Exercise brief: Set down exactly the lines from the one containing "INFOS UTILES" through the end of the records below, both included, and nothing else.

#### Exercise material ####

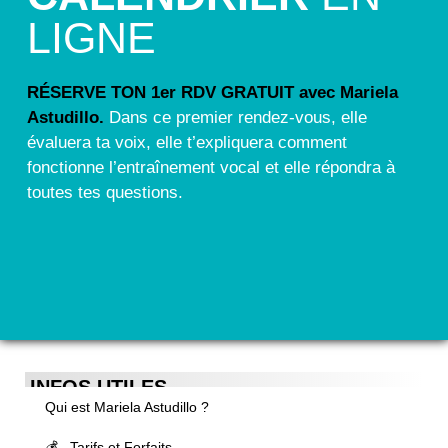
LIGNE
RÉSERVE TON 1er RDV GRATUIT avec Mariela
Astudillo.
Dans ce premier rendez-vous, elle
évaluera ta voix, elle t’expliquera comment
fonctionne l’entraînement vocal et elle répondra à
toutes tes questions.
INFOS UTILES
Qui est Mariela Astudillo ?
💰 Tarifs et Forfaits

####

Your response:
INFOS UTILES
Qui est Mariela Astudillo ?
💰 Tarifs et Forfaits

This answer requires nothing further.